The idea of inventory aging is just as simple as classify and existing inventory based on the time of procurement, and calculate the financial value for each class. However at the floor, the effort and the method is not just as simple as it sound. Especially if the warehouse management strategy is not efficient enough to make sure that the flow of stock is FIFO (First In First Out). But this following idea, will at least giving the big picture of stock condition. The real condition could be worse, but cannot be better than Inventory Aging calculation.
Calculation Technic
Inventory aging calculation, algorithm is as simple as
1. Calculating the current stock value of inventory.

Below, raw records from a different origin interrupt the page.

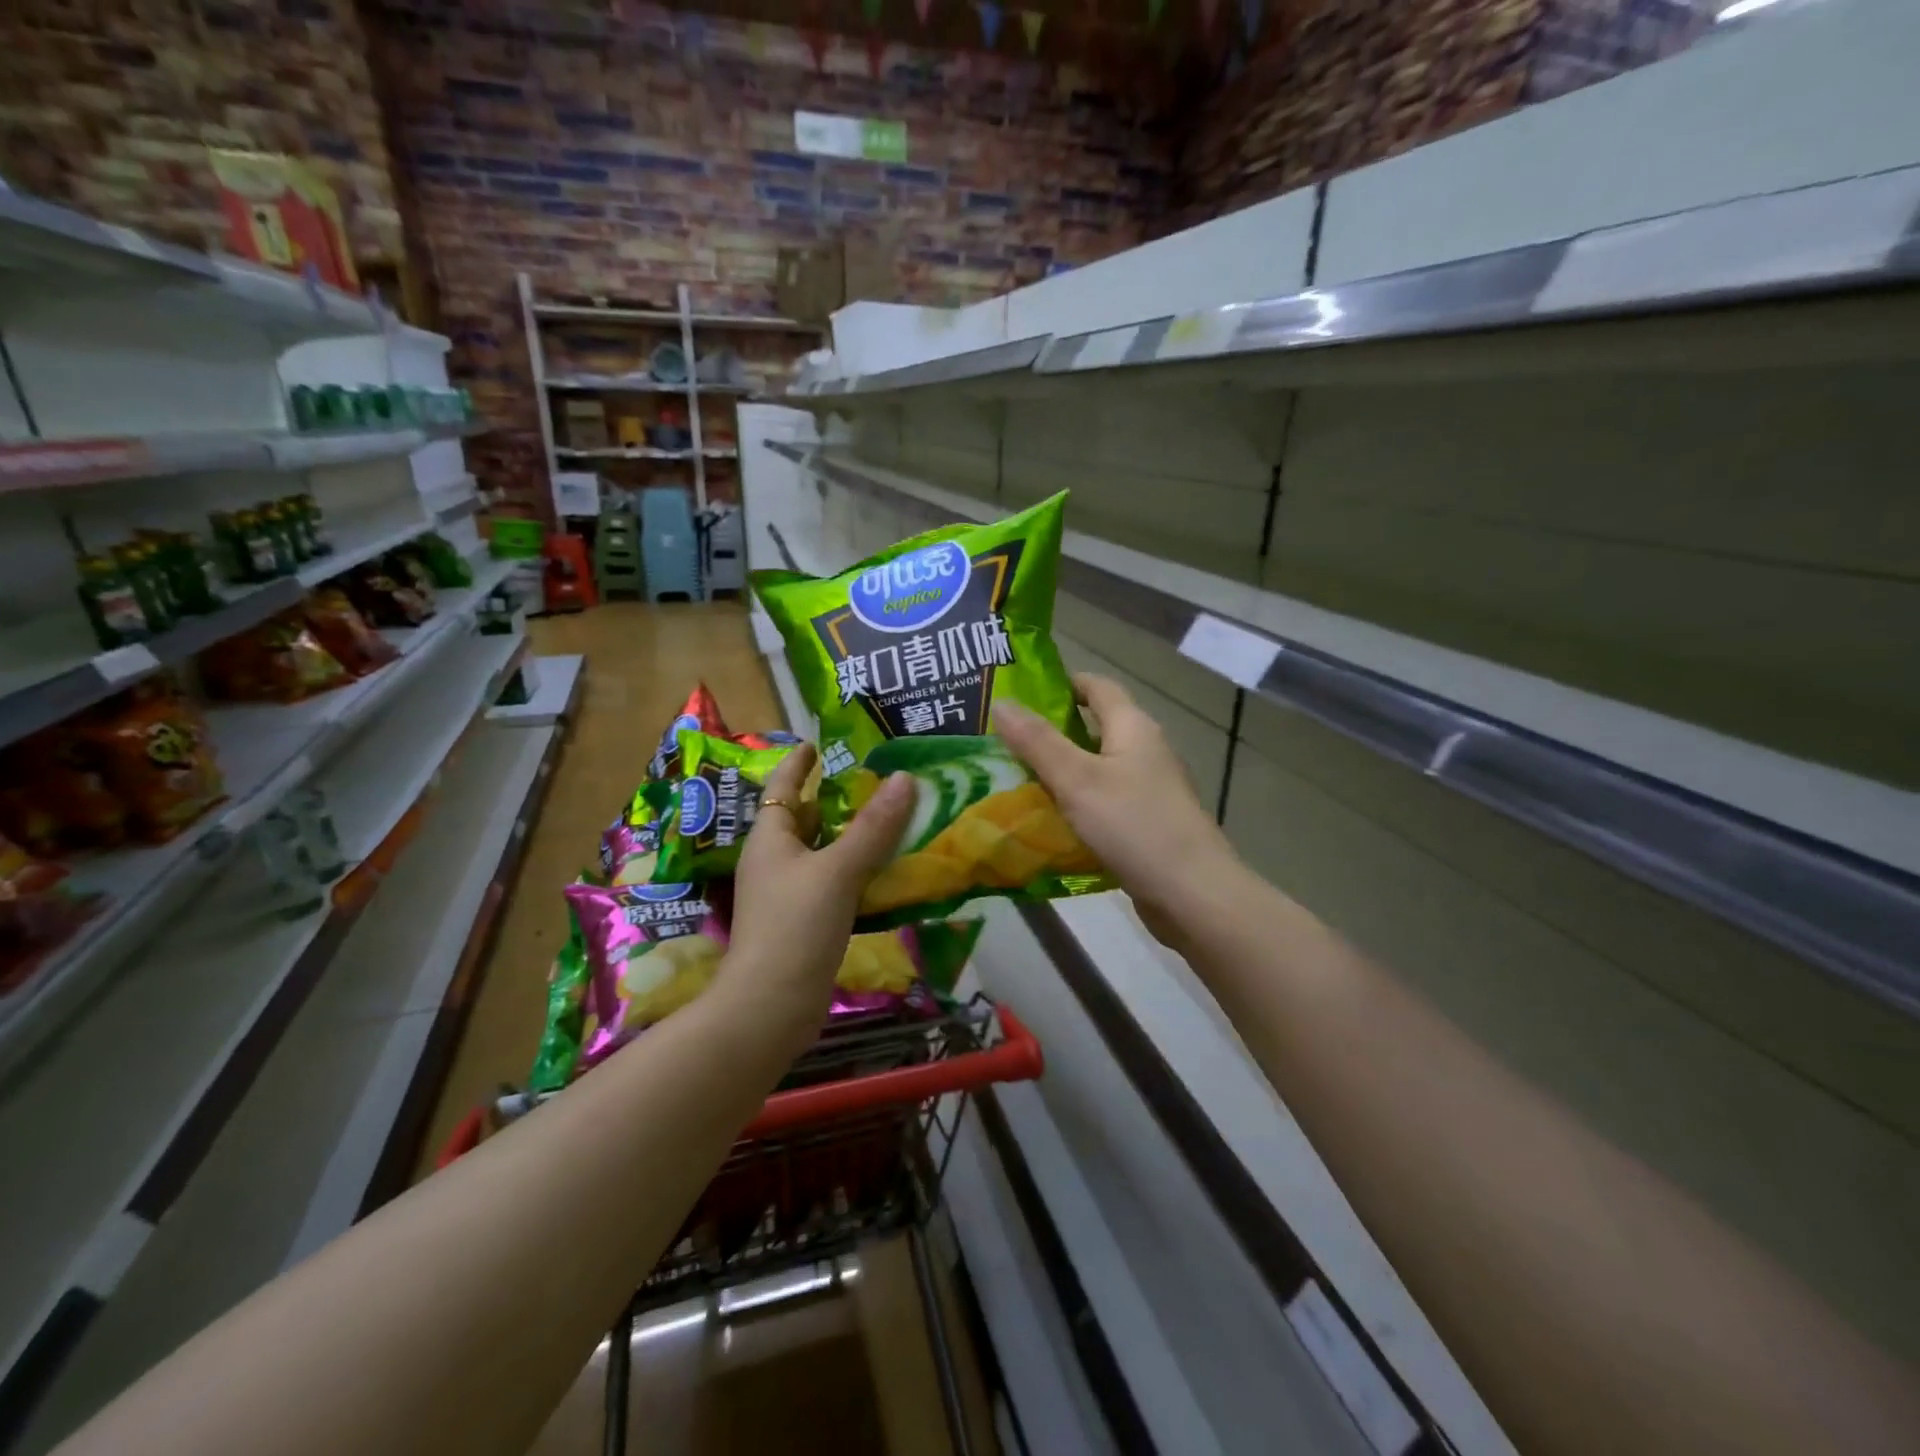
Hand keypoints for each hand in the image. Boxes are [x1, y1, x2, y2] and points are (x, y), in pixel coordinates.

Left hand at [722, 743, 916, 1040]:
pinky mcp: (806, 922)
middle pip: (805, 818)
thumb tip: (904, 779)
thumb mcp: (837, 870)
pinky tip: (887, 868)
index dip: (798, 763)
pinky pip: (835, 882)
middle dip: (835, 798)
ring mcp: (789, 894)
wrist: (771, 1007)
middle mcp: (775, 861)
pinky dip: (858, 870)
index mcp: (770, 839)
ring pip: (823, 852)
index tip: (817, 743)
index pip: (781, 787)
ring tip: (891, 815)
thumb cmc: (795, 926)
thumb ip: (873, 827)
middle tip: (875, 777)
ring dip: (852, 835)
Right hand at [994, 674, 1239, 949]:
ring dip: (1060, 772)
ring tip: (1014, 779)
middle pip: (1094, 728)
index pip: (1097, 687)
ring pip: (1097, 769)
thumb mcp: (1077, 779)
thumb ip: (1037, 742)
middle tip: (1003, 741)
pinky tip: (1047, 821)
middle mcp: (1145, 751)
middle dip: (1051, 732)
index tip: (1020, 694)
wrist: (1192, 894)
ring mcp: (1149, 790)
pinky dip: (1076, 805)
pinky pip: (1103, 803)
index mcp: (1134, 727)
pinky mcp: (1147, 824)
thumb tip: (1001, 702)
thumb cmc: (1134, 825)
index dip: (1061, 684)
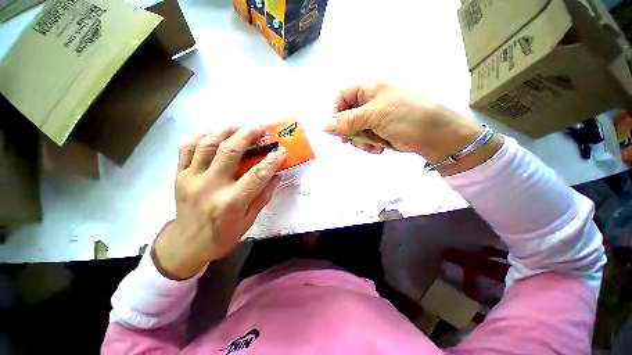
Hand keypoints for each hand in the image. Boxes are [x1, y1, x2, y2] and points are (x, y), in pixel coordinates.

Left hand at [152, 126, 286, 279]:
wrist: (187, 244)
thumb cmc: (222, 235)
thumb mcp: (249, 220)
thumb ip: (263, 196)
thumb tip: (276, 176)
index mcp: (232, 202)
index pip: (257, 175)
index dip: (271, 161)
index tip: (281, 150)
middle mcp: (211, 186)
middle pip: (229, 152)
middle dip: (247, 135)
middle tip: (259, 127)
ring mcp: (191, 178)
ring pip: (207, 144)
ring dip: (225, 130)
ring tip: (239, 126)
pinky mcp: (180, 175)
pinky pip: (187, 148)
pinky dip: (201, 136)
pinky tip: (214, 133)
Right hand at [324, 82, 501, 174]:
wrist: (435, 135)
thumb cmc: (405, 117)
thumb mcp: (373, 116)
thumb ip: (347, 121)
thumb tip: (323, 126)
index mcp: (371, 88)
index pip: (343, 95)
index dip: (337, 111)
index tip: (337, 128)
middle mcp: (372, 100)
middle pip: (348, 115)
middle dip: (349, 131)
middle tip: (349, 142)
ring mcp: (377, 116)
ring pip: (356, 129)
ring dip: (360, 140)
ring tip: (371, 147)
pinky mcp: (382, 130)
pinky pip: (366, 137)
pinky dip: (369, 144)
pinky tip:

2. Query the last purchased particular stock in total amount that match current stock value.
3. Classify query result based on purchased date.
Step #1 : Calculating current stock value of Inventory
Code: Select all
declare MyAccount cursor local static read_only forward_only for
select b.gl_subcode,sum(b.gl_value)
from Accounting.[journal.header] a
inner join accounting.[journal.detail] b on a.hdr_id = b.hdr_id
where a.gl_date <= @Date and b.acc_no = @AccNo and b.cc_id = @CCID
group by gl_subcode
Step #2 : Get all GL transaction data from last "increment transaction of inventory" based on transaction date, but only the ones that the summary value match the current stock value
Code: Select all
open MyAccount
fetch next from MyAccount into @SubCode,@TargetValue
while @@Fetch_Status=0
begin
if @Sign=sign(@TargetValue)
begin
if @Sign<0 --- for Credit account
insert into @Result select gl_id,case when balance>0 then gl_value+balance else gl_value end
from
(select b.gl_id, b.gl_value,@TargetValue-sum(b.gl_value) over (order by a.gl_date desc,b.gl_value) as balance
from accounting.[journal.header] a
inner join accounting.[journal.detail] b on a.hdr_id = b.hdr_id
where a.gl_date <= @Date and b.gl_subcode = @Subcode and b.acc_no = @AccNo and b.cc_id = @CCID and b.gl_value<0
) a where balance+gl_value<0
else -- for Debit account
insert into @Result select gl_id,case when balance<0 then gl_value+balance else gl_value end
from
(select b.gl_id, b.gl_value,@TargetValue-sum(b.gl_value) over (order by a.gl_date desc,b.gl_value desc) as balance
from accounting.[journal.header] a
inner join accounting.[journal.detail] b on a.hdr_id = b.hdr_id
where a.gl_date <= @Date and b.gl_subcode = @Subcode and b.acc_no = @AccNo and b.cc_id = @CCID and b.gl_value>0
) a where balance+gl_value>0
end
fetch next from MyAccount into @SubCode,@TargetValue
end
close MyAccount
deallocate MyAccount
Step #3 : Query the GL Id from @Result, pivot based on the age
Code: Select all
select
group_id,
group_name
,isnull([1],0) as Period1
,isnull([2],0) as Period2
,isnull([3],0) as Period3
,isnull([4],0) as Period4
,isnull([1],0)+isnull([2],0)+isnull([3],0) +isnull([4],0) as Total
from (
select * from (
select
d.group_id, e.group_name, a.gl_value,
case when datediff(day, c.gl_date, @docdate)>60*3 then 4
--when
else CEILING(CONVERT(DECIMAL,datediff(day, c.gl_date, @docdate))/60) end as dt
from @Result a
inner join accounting.[journal.detail] b on a.gl_id = b.gl_id
inner join accounting.[journal.header] c on b.hdr_id = c.hdr_id
inner join inventory.[item.master] d on b.gl_subcode = d.item_no
inner join inventory.[item.group] e on d.group_id = e.group_id
) a pivot (
sum(a.gl_value) for
dt in ([0],[1],[2],[3],[4])
) as pv
) a
NB:
More comprehensive coding can be found in the UDF : [Accounting].[Outstanding.Local.General.Alternate]
Faster performance driven query can be found in the UDF : [Accounting].[Outstanding.Local.General], using cursor and fetch is faster than sub-query.